As you recall, I spent New Years Day freezing my…..fingers…off in the garden, and that would be just plain silly to go to all that trouble if we didn’t cook and eat those yummy greens and turnips, right? So here’s the promised post on how to cook greens and turnips! Don’t be afraid! They’ll be delicious. Frankly, I think greens and turnips get an awfully bad rap in the food world. I mean, be honest, when you think about turnips, don’t you have some vision of starving Russian peasants huddled around eating turnips because there’s nothing better to eat? Bah! Turnips have a delicious character all their own that deserves to be featured with their counterparts, the greens.
First, we’re going to start with about 2 pounds of fresh, mixed greens. These are turnip greens and mustard greens. Usually, I also add kale, tendergreens, and rutabaga greens, but frankly, I was ready to go inside and decided these would be enough. For Tony and I, this will make enough greens for about three meals. If you want to cook a huge stockpot of greens, you’ll need about six pounds of greens. My great-grandmother actually counted how many leaves it took to fill her stock pot, and tradition has it that she needed 900 leaves to feed her family. That’s a bit….odd….I admit. I just know that a full half-bushel basket is two pounds, and a large grocery sack also appears to be about two pounds. That’s good enough for me!
Next we’re going to toss all these greens into the sink and rinse them at least five times. Just put ‘em in the sink, run water over them, and work them like you would hand-washing laundry. After a few minutes, drain the water and start again. Our goal is to remove any dirt that splashed up onto the leaves and, to be honest, any bugs that might have hitch-hiked their way home with you. Keep washing them until you feel pretty confident about them. It doesn’t take long, and it’s also a good opportunity to pick out any large stems or yellowed leaves that you don’t want. [See our turnips nice and clean in the left sink? You're next, my pretties!]
Once you’ve washed them thoroughly, you can cram these greens into a pot that’s half-filled with water and has about three tablespoons of oil in it. I like to use olive oil, but it doesn’t really matter. That’s right, cram as many leaves as will fit in there and jam the lid down on top. You can add the leaves in stages, and if you are cooking in a smaller pot, chances are that you’ll need to do so. You may also want to add salt, a hambone, bacon, an onion, peppers, or whatever flavor you think will be complementary. After that, just boil them down until you get all the greens in there and they are tender. This will take about 30-45 minutes.
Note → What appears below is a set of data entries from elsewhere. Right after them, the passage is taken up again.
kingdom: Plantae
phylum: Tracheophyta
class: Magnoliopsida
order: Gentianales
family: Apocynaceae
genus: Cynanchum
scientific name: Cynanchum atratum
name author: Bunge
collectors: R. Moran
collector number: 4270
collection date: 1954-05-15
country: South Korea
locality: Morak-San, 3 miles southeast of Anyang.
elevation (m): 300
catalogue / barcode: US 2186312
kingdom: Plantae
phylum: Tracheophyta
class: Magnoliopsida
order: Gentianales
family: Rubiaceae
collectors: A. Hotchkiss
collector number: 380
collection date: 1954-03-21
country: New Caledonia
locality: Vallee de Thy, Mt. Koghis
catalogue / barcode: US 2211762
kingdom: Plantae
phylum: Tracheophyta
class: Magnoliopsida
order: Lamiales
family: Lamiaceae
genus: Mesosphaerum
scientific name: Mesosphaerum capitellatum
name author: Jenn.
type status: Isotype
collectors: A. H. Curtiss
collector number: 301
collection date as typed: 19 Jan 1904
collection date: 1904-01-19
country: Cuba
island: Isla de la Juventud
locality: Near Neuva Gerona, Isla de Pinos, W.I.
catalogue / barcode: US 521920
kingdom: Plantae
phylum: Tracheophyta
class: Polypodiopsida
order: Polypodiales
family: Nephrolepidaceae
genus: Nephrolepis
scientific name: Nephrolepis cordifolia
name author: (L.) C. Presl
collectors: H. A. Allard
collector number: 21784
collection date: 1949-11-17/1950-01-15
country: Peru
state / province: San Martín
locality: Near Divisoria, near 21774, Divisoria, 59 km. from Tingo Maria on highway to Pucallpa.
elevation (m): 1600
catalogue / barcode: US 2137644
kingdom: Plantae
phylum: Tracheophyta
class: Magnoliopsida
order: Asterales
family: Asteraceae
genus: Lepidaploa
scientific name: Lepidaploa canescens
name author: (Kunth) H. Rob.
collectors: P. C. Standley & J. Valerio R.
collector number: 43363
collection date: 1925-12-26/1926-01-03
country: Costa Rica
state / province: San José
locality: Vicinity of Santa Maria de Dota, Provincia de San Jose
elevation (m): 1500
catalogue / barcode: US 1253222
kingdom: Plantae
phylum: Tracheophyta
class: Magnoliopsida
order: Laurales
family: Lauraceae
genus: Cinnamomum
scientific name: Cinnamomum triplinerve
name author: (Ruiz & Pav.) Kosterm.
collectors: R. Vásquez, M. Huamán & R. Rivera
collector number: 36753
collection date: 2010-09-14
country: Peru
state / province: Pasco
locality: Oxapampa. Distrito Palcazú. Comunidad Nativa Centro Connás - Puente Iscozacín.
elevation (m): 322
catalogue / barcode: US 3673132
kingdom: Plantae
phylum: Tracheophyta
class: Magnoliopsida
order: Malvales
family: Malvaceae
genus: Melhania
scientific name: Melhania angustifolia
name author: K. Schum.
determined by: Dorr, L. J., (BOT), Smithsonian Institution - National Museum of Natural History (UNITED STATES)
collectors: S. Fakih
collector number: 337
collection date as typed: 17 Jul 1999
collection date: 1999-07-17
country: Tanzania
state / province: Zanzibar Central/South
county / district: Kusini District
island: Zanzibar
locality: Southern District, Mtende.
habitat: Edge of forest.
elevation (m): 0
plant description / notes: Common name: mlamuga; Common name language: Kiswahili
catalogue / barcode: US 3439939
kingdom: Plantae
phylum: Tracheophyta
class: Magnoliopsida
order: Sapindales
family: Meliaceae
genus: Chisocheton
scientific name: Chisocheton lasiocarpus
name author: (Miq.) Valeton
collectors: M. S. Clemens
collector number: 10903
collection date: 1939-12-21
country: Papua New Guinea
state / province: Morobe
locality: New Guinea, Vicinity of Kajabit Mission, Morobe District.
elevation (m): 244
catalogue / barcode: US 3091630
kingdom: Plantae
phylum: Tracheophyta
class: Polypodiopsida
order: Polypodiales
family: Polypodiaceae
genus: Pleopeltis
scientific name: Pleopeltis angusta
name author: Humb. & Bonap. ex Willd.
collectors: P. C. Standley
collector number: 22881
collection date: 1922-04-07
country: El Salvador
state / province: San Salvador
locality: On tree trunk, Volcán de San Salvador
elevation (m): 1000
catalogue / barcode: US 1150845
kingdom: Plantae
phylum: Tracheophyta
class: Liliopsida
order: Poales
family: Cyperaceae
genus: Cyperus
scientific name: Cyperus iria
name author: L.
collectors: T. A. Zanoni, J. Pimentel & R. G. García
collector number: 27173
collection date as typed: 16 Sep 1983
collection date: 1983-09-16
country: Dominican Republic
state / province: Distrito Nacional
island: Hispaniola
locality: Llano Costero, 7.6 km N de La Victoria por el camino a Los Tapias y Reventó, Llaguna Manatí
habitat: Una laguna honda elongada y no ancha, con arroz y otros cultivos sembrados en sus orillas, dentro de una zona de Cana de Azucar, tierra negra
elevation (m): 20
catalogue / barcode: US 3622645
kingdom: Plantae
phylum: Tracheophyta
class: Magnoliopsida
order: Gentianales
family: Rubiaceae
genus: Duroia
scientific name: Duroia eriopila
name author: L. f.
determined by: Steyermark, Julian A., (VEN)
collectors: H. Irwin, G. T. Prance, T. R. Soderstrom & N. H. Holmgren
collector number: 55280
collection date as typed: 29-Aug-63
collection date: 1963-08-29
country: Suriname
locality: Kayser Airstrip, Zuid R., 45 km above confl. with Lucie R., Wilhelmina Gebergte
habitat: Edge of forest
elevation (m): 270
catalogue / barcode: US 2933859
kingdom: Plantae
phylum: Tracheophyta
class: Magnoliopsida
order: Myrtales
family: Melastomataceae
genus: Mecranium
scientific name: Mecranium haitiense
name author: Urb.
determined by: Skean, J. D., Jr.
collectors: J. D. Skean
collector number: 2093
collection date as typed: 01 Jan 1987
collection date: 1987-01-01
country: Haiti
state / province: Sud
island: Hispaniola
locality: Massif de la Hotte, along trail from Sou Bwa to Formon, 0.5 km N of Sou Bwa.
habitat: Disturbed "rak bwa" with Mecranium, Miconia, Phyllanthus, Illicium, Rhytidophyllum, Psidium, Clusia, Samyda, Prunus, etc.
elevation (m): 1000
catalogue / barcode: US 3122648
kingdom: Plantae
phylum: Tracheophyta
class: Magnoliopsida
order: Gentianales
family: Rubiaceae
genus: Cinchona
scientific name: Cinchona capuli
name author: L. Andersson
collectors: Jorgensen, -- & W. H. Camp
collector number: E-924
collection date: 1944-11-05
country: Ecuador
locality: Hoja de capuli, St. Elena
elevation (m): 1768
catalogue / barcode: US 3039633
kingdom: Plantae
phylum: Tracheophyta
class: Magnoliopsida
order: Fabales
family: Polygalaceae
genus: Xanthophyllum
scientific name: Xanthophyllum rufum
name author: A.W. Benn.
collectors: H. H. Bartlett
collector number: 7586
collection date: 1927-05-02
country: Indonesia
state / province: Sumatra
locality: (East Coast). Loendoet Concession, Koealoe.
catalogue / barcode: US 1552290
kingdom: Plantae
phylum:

Now, on to the turnips! While the greens are cooking, I’ve cut off the ends of the turnips. Next, I’ll peel them, being sure to remove all of the thick peeling, about 1/4 inch thick. You can use a vegetable peeler to remove thin layers, but I prefer to use a sharp knife and make quicker work of it. When that is finished, dice them up and put them in a pot with enough water to cover. Boil them for about half an hour, or until they are soft enough to pick up with a fork.
So, here’s our winter veggies, with their favorite companions, sweet potatos, the black-eyed peas, mini corn muffins, and smoked turkey sausage. Boy, was Tony surprised when he came home! I always try to cook him a few real dinners right before the semester starts, because goodness knows I won’t be much in the mood for cooking the first few weeks of school! The turnips are served with a bit of butter.
And here’s a little something to finish it off. Most of us eat greens with some kind of spicy condiment. Pictured here are homemade pepper sauce, made with the summer peppers, homemade chow-chow (also called piccalilli), and commercially produced pepper sauce. I’ve also known people to eat their greens with salsa, and would do so if I couldn’t get chow-chow, which is my favorite greens additive. [Chow-chow is a pickled cabbage, green tomato, and pepper chutney, usually made from the last bits of the summer garden.]
Now, I know I’m a lucky lucky girl to have access to all these fresh greens, but if you happen to live in a part of the country where they aren’t easy to come by, do not despair! Hie thee to your local grocery store and get a hold of these, but please, accept no substitutes. I’ve tasted a lot of canned greens in my time, and Glory Greens are the only ones that are an adequate substitute for fresh greens.
So, now you, too, have the secrets of greens and turnips at your disposal. You don’t have to spend one more unlucky, unprosperous year!
I hope you enjoyed this foray into my kitchen. I’m not a gourmet, by any means, and most evenings Tony is just lucky to get dinner. But I do enjoy a good bit of southern cooking once in awhile, just to remind my Georgia Boy that I’m still the Southern Belle he [thinks] he married.